Ecap Equities Ltd a wholly owned subsidiary of Edelweiss Financial Services Ltd acquired a fintech company by name Alternative Investment Market Advisors Private Limited („AIMIN‟ for short) by acquiring 100% of the latter‟s equity capital. A disclosure to this effect was made to the stock exchanges by Edelweiss on April 5, 2017. However, a Term Sheet in respect of the said transaction was signed between Ecap and AIMIN on January 25, 2017. Though Edelweiss made a disclosure to the stock exchanges regarding the acquisition of AIMIN on April 5, 2017 consequent to the signing of the Share Purchase Agreement (SPA) under Regulation 30 of the SEBI (Listing Obligations and Disclosure Requirements) Regulations, 2015 („LODR Regulations‟ for short), the company did not close the trading window at any point in time.

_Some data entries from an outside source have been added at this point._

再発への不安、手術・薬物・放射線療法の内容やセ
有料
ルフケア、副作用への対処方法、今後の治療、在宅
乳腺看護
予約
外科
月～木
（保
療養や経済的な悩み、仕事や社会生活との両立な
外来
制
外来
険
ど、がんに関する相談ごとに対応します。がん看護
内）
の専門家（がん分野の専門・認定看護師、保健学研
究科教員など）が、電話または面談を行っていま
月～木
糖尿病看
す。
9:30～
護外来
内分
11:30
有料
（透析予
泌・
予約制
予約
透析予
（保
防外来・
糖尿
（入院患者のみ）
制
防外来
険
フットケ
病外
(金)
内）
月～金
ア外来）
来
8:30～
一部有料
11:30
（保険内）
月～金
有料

Appellant argued that to fall under the definition of UPSI materiality is test that is needed to be passed. Further in this case there was no impact on price of shares of edelweiss after the disclosure was made. Appellant further argued that acquisition was of Rs 4 crores only which was a miniscule amount as against the networth of edelweiss group which is 40,000 crore. Appellant further contended that a disclosure under Regulation 30 of LODR Regulations was made since under this regulation disclosures have to be made without consideration of materiality. Such a disclosure made under the LODR Regulations, which is obligatory on the part of a listed entity, it was contended by the learned counsel, cannot be imported to enforce a violation under the PIT Regulations relating to UPSI where it has to muster the additional test of materiality.

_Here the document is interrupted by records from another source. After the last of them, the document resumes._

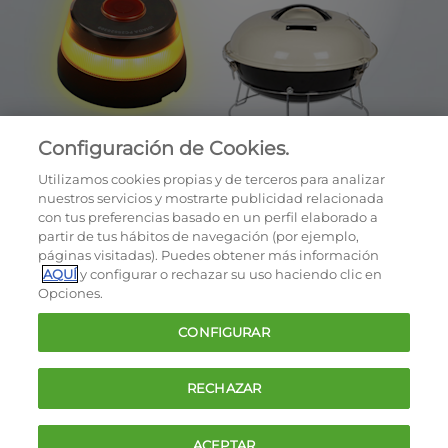
Configuración de Cookies.
Utilizamos cookies propias y de terceros para analizar
nuestros servicios y mostrarte publicidad relacionada
con tus preferencias basado en un perfil elaborado a
partir de tus hábitos de navegación (por ejemplo,
páginas visitadas). Puedes obtener más información
AQUÍ
y configurar o rechazar su uso haciendo clic en
OCU © 2026
Opciones.
Cookies
CONFIGURAR
Política de privacidad
Términos y condiciones de la oferta
RECHAZAR
Contacto
FAQ
ACEPTAR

In this regard SEBI stated that under Regulation 30 even 5% acquisition is liable to be disclosed to stock exchange. In this case acquisition was 100%. Further even if reference to Regulation 30 has been removed from Regulation 2(1)(n) of PIT Regulations there is still term 'acquisition' mentioned under Regulation 2(1)(n). It means any acquisition done by the company is material event and UPSI. One cannot apply the principle of materiality to acquisitions of events that are listed specifically in definition of UPSI. Further this event was disclosed by the company under Regulation 30 without giving the details of financial magnitudes and business volumes and stating that the acquisition though 100% of company is only an addition to fintech having no impact on the business volumes etc.  

In this case it is also held that actual price sensitiveness is irrelevant. What is relevant is whether the event in question is likely to have a material effect irrespective of whether it actually impact or not. What is relevant is whether the event in question is likely to have a material effect irrespective of whether it actually impact or not.


Companies while making disclosure under Regulation 30 of LODR shall keep in mind that disclosure has to be given as per format given under SEBI Circular dt: September 9, 2015. In this case as it did not disclose in specified format it was eventually held that disclosure impacted the business in a positive manner.